§ **ACTIVITY**
Can you swap every "label" for "tick" in the listing below, change nothing else, and give the lines again without the pictures?
[DATA TO EXAMINE Boundary: Start]
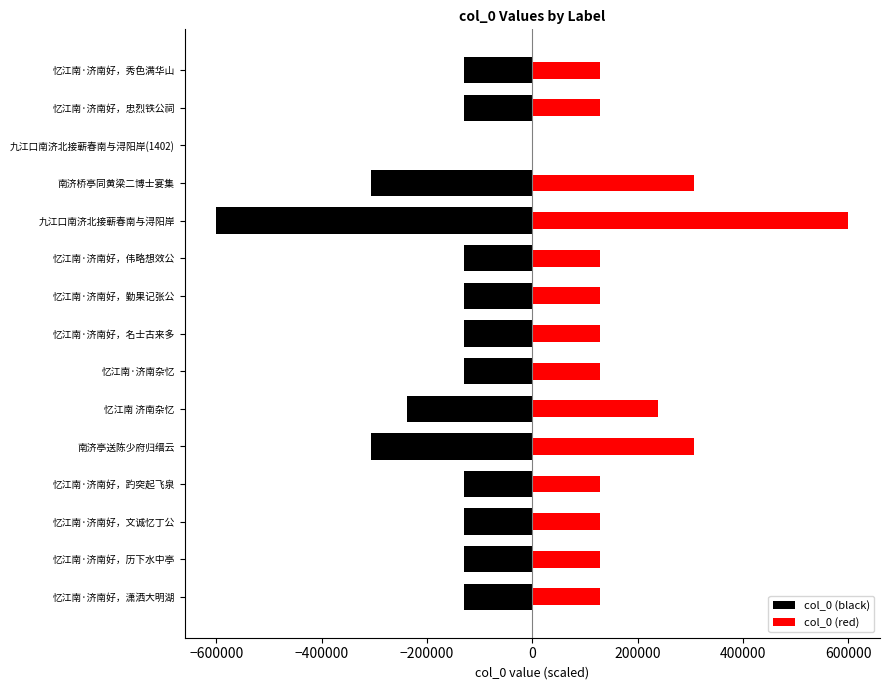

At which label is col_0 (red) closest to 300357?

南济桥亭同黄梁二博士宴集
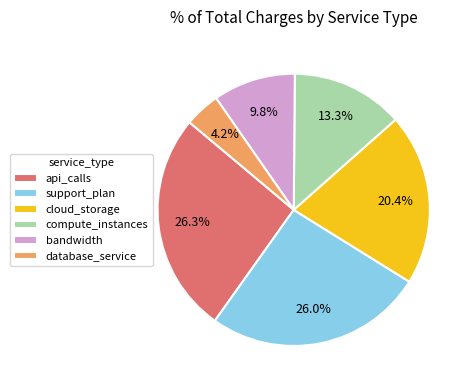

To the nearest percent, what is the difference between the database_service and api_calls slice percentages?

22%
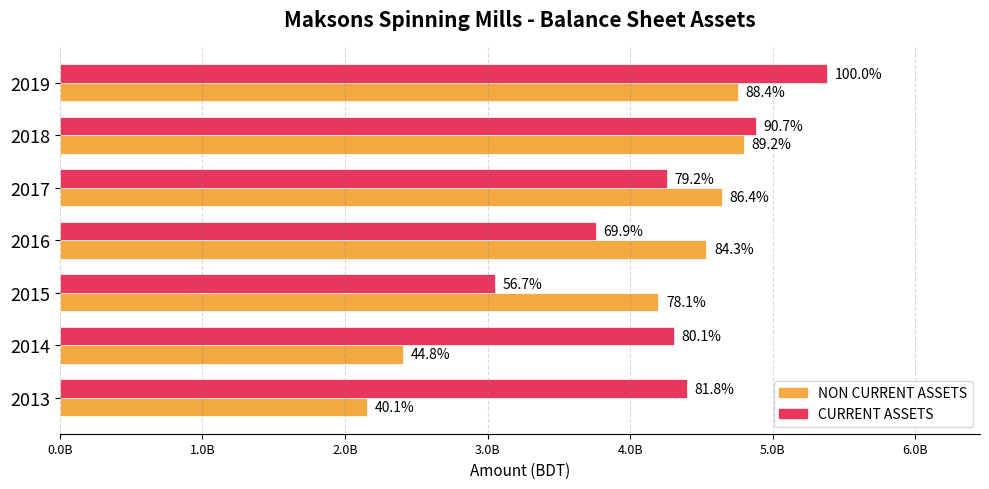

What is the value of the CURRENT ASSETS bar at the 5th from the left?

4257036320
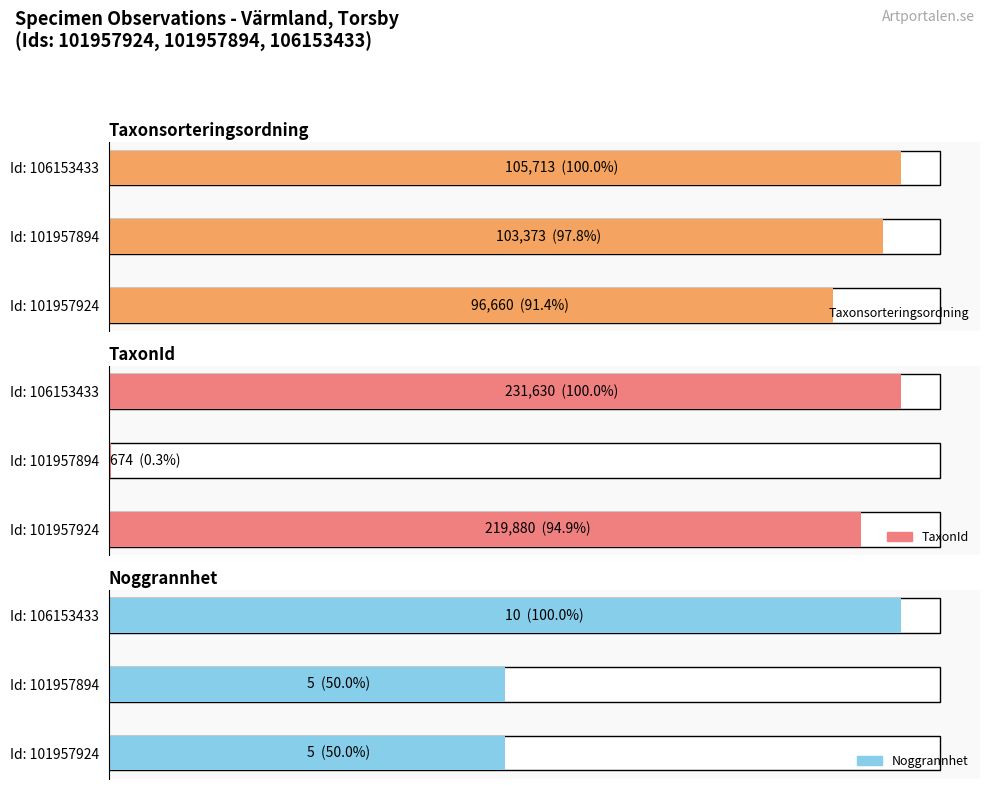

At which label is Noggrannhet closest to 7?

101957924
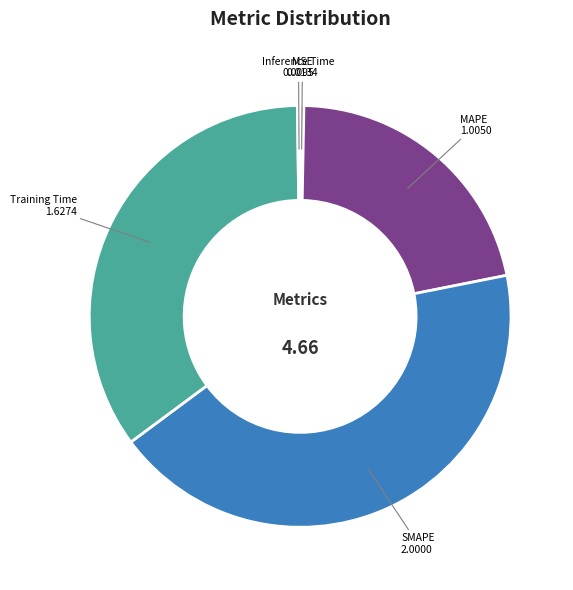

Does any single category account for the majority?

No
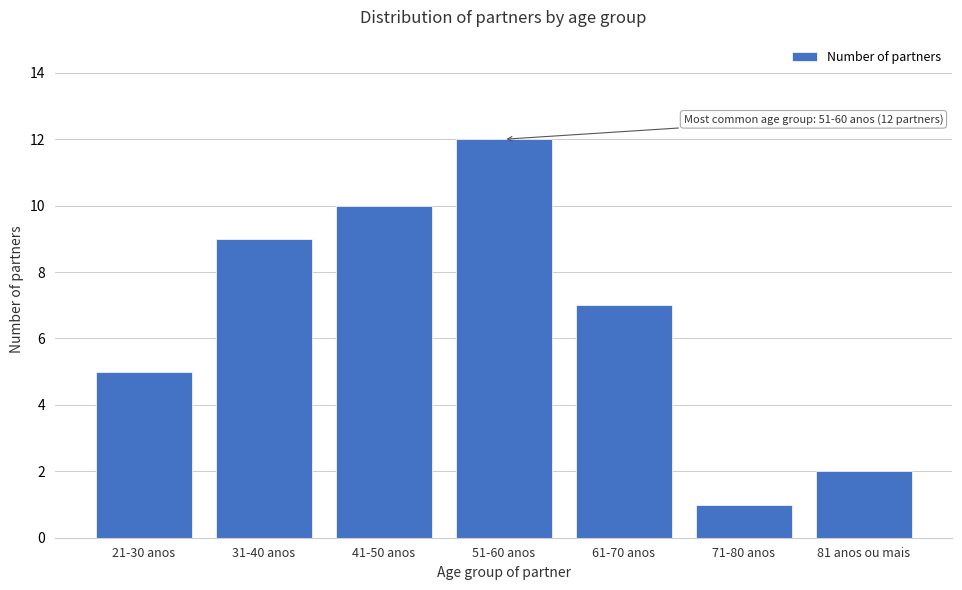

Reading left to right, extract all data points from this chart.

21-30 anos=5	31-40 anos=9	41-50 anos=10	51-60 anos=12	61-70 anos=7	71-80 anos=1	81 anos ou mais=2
[DATA TO EXAMINE Boundary: End]
§ **SOLUTION TO THIS EXERCISE**
At which tick is col_0 (red) closest to 300357?

南济桥亭同黄梁二博士宴集

To the nearest percent, what is the difference between the database_service and api_calls slice percentages?

22%

What is the value of the CURRENT ASSETS bar at the 5th from the left?

4257036320

At which tick is Noggrannhet closest to 7?

101957924

Does any single category account for the majority?

No

Reading left to right, extract all data points from this chart.

21-30 anos=5	31-40 anos=9	41-50 anos=10	51-60 anos=12	61-70 anos=7	71-80 anos=1	81 anos ou mais=2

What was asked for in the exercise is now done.